In higher eukaryotes, cohesin also plays a critical role promoting normal chromosome structure. Cohesin ensures that chromosomes are packaged into loops and domains. This folding compacts chromosomes and serves to define the transcriptional landscape. Cohesin in this role is thus a critical epigenetic regulator. Cohesinopathies, developmental disorders in individuals with compromised cohesin loading or function, are thought to reflect abnormal gene expression due to changes in chromosome structure.

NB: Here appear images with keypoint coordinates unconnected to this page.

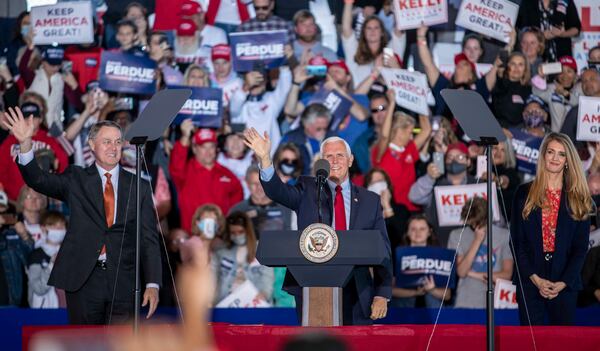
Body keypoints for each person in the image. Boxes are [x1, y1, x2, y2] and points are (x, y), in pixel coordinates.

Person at [4, 109, 162, 324]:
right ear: (92, 145)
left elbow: (149, 238)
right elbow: (38, 180)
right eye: (106, 141)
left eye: (117, 142)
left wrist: (153, 284)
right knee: (84, 343)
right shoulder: (76, 178)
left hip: (123, 279)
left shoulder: (139, 186)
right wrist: (25, 143)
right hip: (84, 279)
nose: (113, 148)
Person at [244, 128, 392, 325]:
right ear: (320, 162)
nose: (334, 160)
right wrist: (264, 158)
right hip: (310, 285)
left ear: (350, 160)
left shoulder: (370, 200)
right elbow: (277, 191)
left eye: (340, 155)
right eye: (328, 156)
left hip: (357, 289)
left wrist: (382, 293)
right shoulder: (307, 189)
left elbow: (382, 248)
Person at [511, 132, 592, 325]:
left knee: (562, 342)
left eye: (561, 154)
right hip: (530, 279)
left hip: (565, 280)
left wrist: (563, 283)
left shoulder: (578, 197)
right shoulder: (524, 193)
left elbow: (580, 248)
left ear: (567, 160)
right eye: (551, 152)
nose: (555, 158)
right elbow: (516, 242)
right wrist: (536, 279)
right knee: (531, 342)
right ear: (543, 155)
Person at [169, 122, 243, 232]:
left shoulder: (228, 175)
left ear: (216, 149)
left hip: (221, 238)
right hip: (193, 238)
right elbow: (176, 163)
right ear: (194, 149)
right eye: (203, 147)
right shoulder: (185, 171)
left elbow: (237, 207)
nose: (208, 152)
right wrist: (185, 136)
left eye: (211, 146)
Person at [448, 197, 513, 308]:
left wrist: (474, 274)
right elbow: (462, 272)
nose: (474, 226)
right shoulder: (456, 235)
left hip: (496, 303)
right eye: (471, 223)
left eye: (477, 222)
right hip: (465, 300)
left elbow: (507, 275)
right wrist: (477, 241)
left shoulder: (504, 235)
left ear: (487, 218)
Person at [212, 211, 274, 305]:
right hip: (227, 301)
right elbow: (214, 279)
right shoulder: (221, 253)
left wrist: (264, 293)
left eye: (240, 232)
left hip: (255, 301)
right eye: (233, 233)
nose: (237, 235)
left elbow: (267, 276)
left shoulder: (262, 249)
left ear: (247, 231)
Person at [392, 214, 450, 308]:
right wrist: (415, 293)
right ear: (407, 232)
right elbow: (390, 290)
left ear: (429, 232)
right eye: (413, 229)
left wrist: (432, 290)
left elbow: (447, 295)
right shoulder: (398, 255)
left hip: (433, 308)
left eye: (422, 229)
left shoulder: (440, 256)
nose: (418, 232)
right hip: (404, 307)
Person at [27, 211, 67, 308]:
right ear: (43, 228)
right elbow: (38, 288)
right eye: (53, 226)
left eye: (61, 227)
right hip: (44, 311)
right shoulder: (36, 254)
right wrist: (52, 265)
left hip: (68, 310)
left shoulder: (70, 254)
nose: (58, 230)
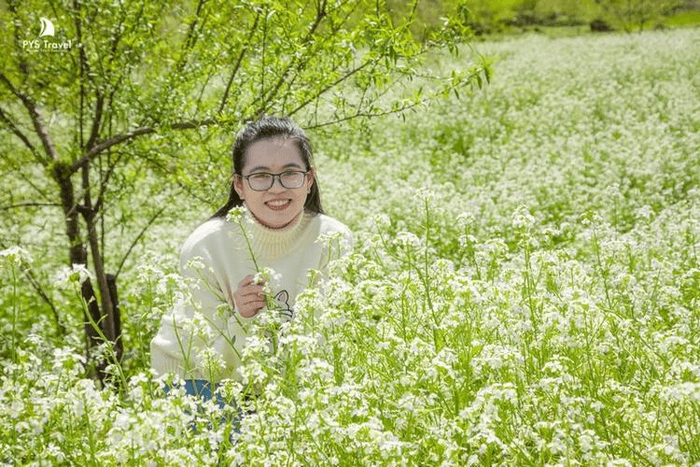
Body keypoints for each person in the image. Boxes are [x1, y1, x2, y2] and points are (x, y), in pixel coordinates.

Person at [150, 116, 352, 411]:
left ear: (309, 179)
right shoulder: (205, 245)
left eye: (290, 173)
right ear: (240, 185)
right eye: (260, 176)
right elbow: (209, 365)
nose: (276, 188)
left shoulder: (332, 238)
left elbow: (327, 342)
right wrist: (241, 319)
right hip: (199, 382)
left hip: (287, 386)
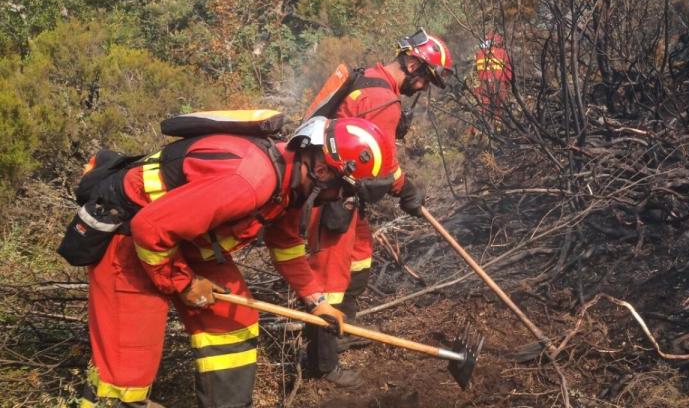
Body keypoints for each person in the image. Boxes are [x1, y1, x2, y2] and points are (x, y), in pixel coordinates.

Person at [80, 116, 399, 407]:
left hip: (183, 242)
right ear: (322, 171)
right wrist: (184, 283)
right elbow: (149, 229)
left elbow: (286, 245)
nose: (337, 200)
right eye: (341, 191)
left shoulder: (289, 185)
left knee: (234, 321)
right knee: (125, 380)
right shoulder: (250, 181)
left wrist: (317, 302)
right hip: (129, 243)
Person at [302, 28, 454, 387]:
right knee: (331, 284)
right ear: (414, 63)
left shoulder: (364, 77)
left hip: (343, 198)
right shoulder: (383, 101)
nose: (423, 88)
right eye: (426, 79)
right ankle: (323, 367)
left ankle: (339, 332)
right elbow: (384, 165)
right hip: (331, 202)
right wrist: (407, 190)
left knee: (360, 263)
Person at [473, 31, 512, 115]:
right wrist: (507, 86)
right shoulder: (503, 53)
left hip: (483, 84)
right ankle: (498, 125)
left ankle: (483, 125)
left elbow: (475, 74)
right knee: (499, 109)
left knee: (483, 110)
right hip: (499, 84)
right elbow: (509, 74)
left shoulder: (478, 53)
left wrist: (476, 90)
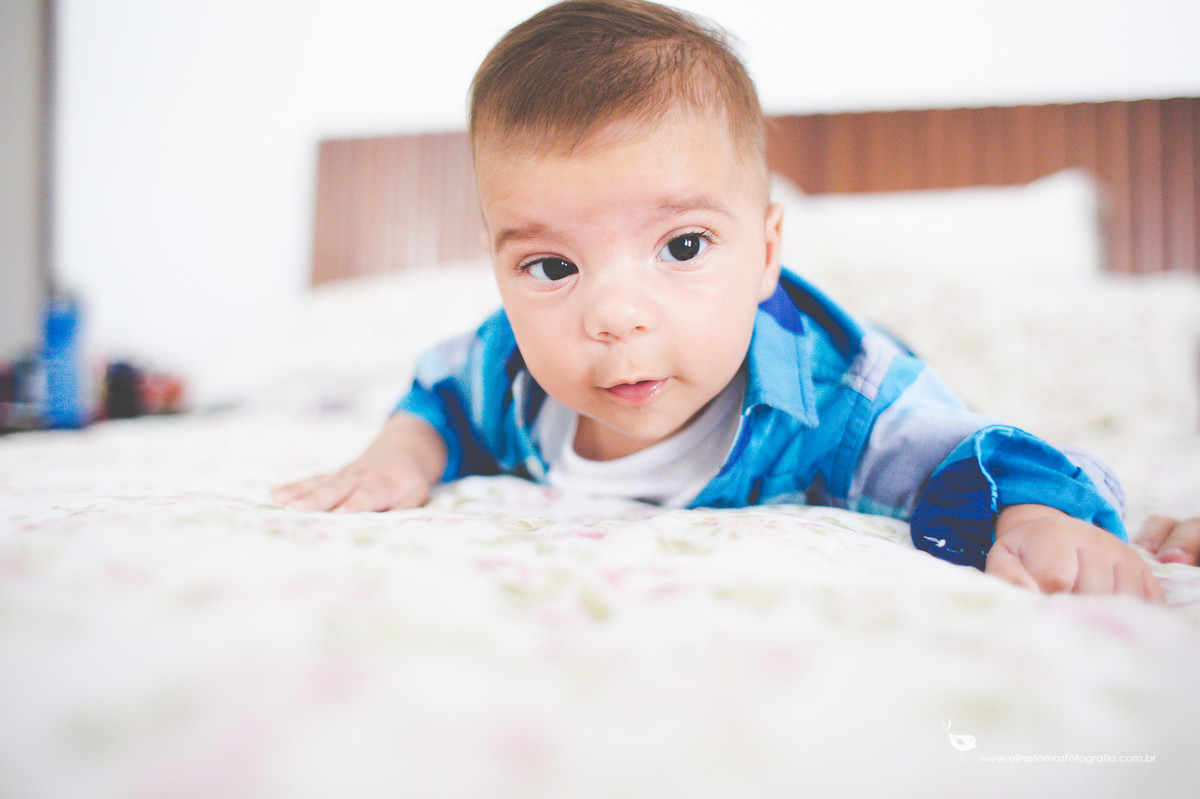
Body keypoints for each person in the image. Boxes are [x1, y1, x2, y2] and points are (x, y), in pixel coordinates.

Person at [273, 0, 1195, 598]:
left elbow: (973, 457)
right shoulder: (507, 369)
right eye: (552, 267)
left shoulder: (847, 406)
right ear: (498, 268)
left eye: (682, 246)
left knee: (995, 452)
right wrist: (400, 454)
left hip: (830, 359)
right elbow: (436, 393)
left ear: (764, 253)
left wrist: (1041, 518)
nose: (614, 314)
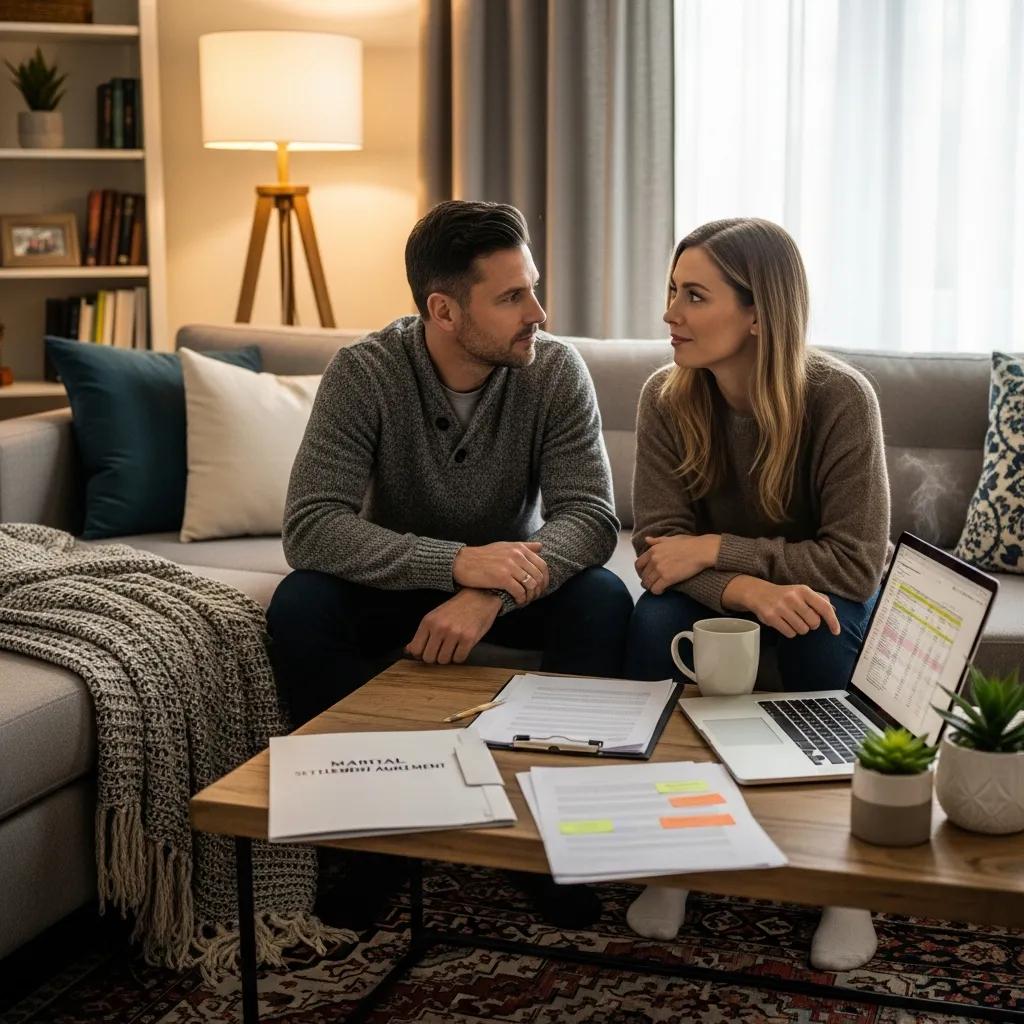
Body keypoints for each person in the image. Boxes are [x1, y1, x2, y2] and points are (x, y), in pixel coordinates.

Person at [267, 198, 633, 927]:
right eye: (511, 297)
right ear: (443, 310)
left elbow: (590, 517)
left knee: (603, 601)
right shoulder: (364, 371)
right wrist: (456, 565)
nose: (539, 311)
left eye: (531, 286)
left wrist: (490, 596)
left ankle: (544, 839)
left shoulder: (555, 371)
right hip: (401, 575)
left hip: (510, 583)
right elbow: (311, 526)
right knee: (300, 604)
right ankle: (376, 840)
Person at [623, 218, 890, 971]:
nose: (670, 312)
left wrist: (718, 549)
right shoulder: (665, 398)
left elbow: (854, 563)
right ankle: (673, 854)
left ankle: (846, 882)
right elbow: (656, 554)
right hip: (724, 597)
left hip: (821, 593)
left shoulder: (841, 399)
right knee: (653, 623)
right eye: (672, 291)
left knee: (820, 628)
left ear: (758, 314)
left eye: (694, 295)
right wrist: (743, 587)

My interest in cohesin regulation began a number of years ago with my discovery of the essential cohesin regulator Sororin. This activity is not present in fungal systems, which were the basis for our understanding of cohesin regulation at the time. We continue to work on Sororin, and have expanded the scope of study to include other cohesin regulators that are unique to or different in metazoans. We are particularly interested in how chromosome structure can be modulated to respond to DNA damage, to accommodate new transcriptional demands during development, and to promote orderly gene rearrangements in specific cells and tissues.